I have heard that adding sand to compacted soils will help with drainage. My ag agent told me that if I do the mixture will make the soil worse. I dont know anymore. Has anyone had experience doing this? Aerating the area has not solved the problem.
It all depends on the reason why you have poor soil conditions, clay and sand won't work you need gypsum for this problem. If your soils are black dirt based then sand can help but you need to get a lot of it worked in to the ground before it will help. For football fields we figure about 1 cu. yd. per 300 sq. ft. tilled into the soil 6"-8" deep.
Soil tests will help you figure out what you need.
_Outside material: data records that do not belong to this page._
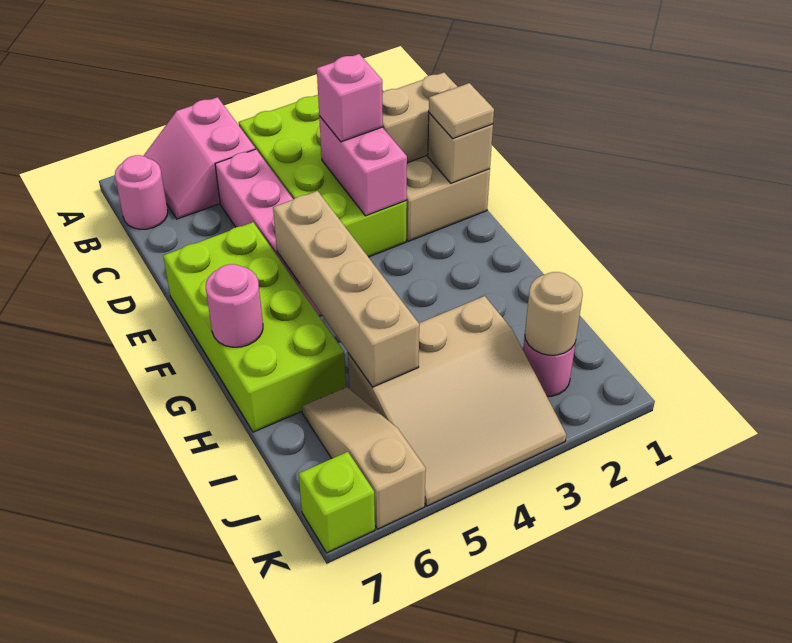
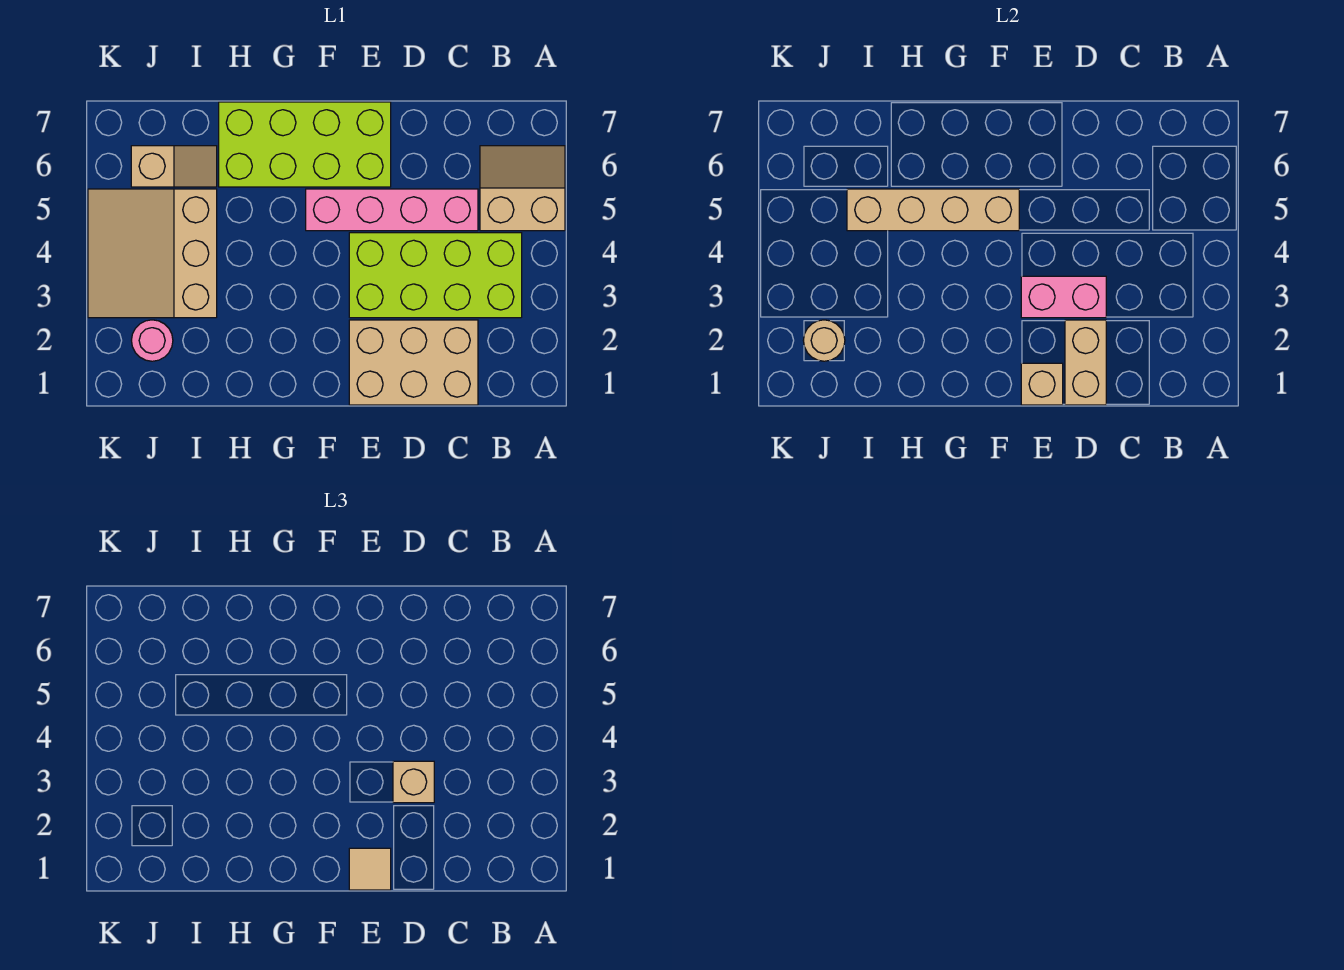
pink 2x2 slope [144,97,255,219] -> tan 2x2 slope [480,146,565,231]
pink 1x1 round brick [115,155,168,229] -> none
pink 1x1 brick [317,54,383,142] -> tan 1x1 brick [393,761,434,803]
pink 1x1 round brick [206,264,263,347] -> none
tan 1x3 slope [302,387,426,529] -> tan 1x2 slope [131,146,217,187]
lime 1x1 brick [299,452,375,553] -> none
The fellow down the street from me has a beautiful lawn. About 3 years ago his brother, who does all natural landscaping, put down about 8 yards of sand over the entire lawn. You could barely even see the grass. He did this in the fall. By spring time, the sand was all gone and the lawn looked great!
Lannelle was right about the clay. As far as adding sand in should be to a richer, darker soil. As you probobly know sand does not compact (AT ALL, NO MATTER HOW HARD YOU TRY!!!! I PROMISE!!) Thats how me mess with the new guys, we tell them to lay 12" of sand in a drainaige ditch we have on the side of the shop and don't come in until you can't see footprints in it. By the end of the day they are ready to cry!!
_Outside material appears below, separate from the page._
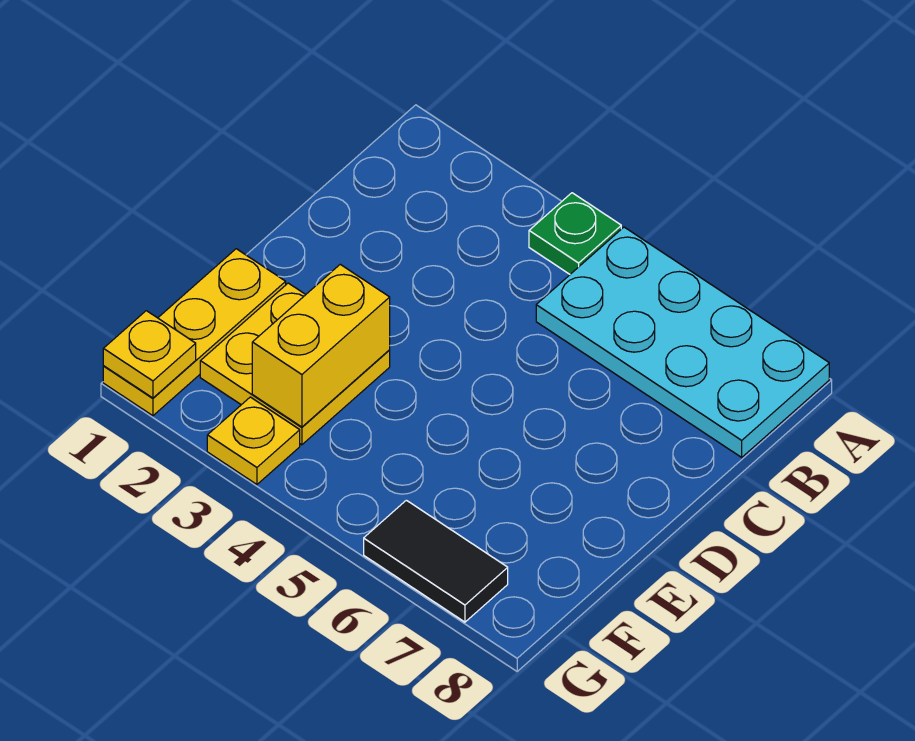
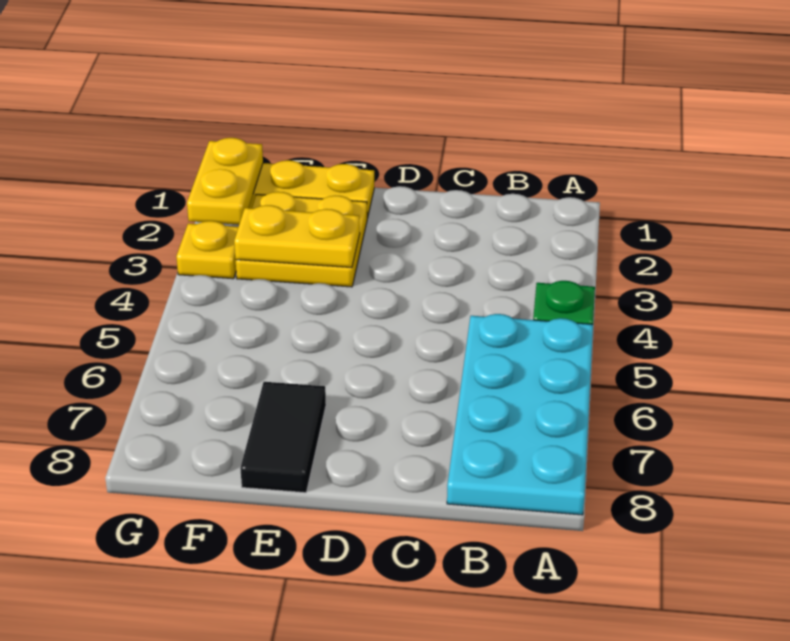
yellow 1x2 brick [252,264,390,427] -> yellow 1x2 plate [234,205,360,268]
yellow 1x1 plate [103,311,196,398] -> yellow 1x2 plate [187,138,263,225]
black 1x2 tile [364,500,508,622] -> black 1x2 tile moved to [240,382,326,493]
But back on track, since the sand doesn't compact it gets in between the soil and keeps the soil in smaller layers that "give" a bit instead of packing as much as they normally would.
If you are dealing with a loam soil (black dirt), you might want to core aerate, and then go back and sand over the empty plug holes in the ground. This will help to improve drainage and root growth... it will also help to prevent soil layering.
If you simply dump a load of sand over the existing soil, it causes soil layering, and can actually hender drainage more than it will help.
If runoff, grading is first choice, then tiling or drywell. If you are trying to improve percolation through soil, you must determine the soil profile. A good place to start is with your county soil survey. Soil types will be indicated and defined. You can determine roughly from the survey if the problem is shallow or deep.
Also must be aware that any interface between two soil types will cause percolation problems: everyone knows that a sandy surface layer will not percolate well into a lower clay layer, but a surface clay layer will often not drain well into a lower sand layer. I have even seen two different sand types layered, and water would not move well through the interface. Have found lawns that require some work 6-8 feet deep in order to accomplish percolation, and have gone to 10' on one without any success - that one is a hill of clay: great runoff, no percolation.